======== EXTRACTED DATA ========

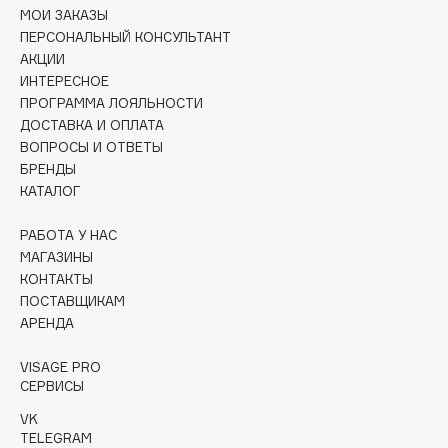
Collagenina
МОИ ЗАКАЗЫ
ПЕРСОНАЛЬНЫЙ КОНСУЛЬТАНТ
Consly
АКЦИИ
Corimo
ИНТЕРЕСНОЕ
CosRX
ПРОГРАММА ЛОЯЛЬНОСТИ
Cottolina
ДОСТАВКА И ОПЛАТА
ВОПРОСЫ И ОТВЕТЫ
Crescina
БРЕНДЫ
Cunzite
КАТАЛОГ
Curaprox
РАБОТА У НАС
МАГАЗИНЫ
D
КОНТАКТЫ
ПОСТАВЩИКАМ
d'Alba
АРЕНДА
DABO
VISAGE PRO
DARLING*
СЕРВИСЫ
Darphin
VK
Davines
TELEGRAM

========

▸ **TASK**
Repeat the records verbatim, excluding pictures.

▸ **SOLUTION BELOW**
Collagenina
МОИ ЗАКАЗЫ
ПЕРСОНАЛЬНЫЙ КОНСУЛЬТАНТ
Consly
АКЦИИ
Corimo
ИНТЕРЕСНОЕ
CosRX
ПРОГРАММА ЛОЯЛЬНОСТИ
Cottolina
ДОСТАВКА И ОПЛАТА
ВОПРОСЫ И ОТВЕТЫ
Crescina
БРЕНДЫ
Cunzite
КАТАЛОГ
Curaprox
РАБОТА У НАС
МАГАЗИНЫ
D
КОНТАКТЫ
ПОСТАВЩИКАМ
d'Alba
АРЕНДА
DABO
VISAGE PRO
DARLING*
СЕРВИСЫ
Darphin
VK
Davines
TELEGRAM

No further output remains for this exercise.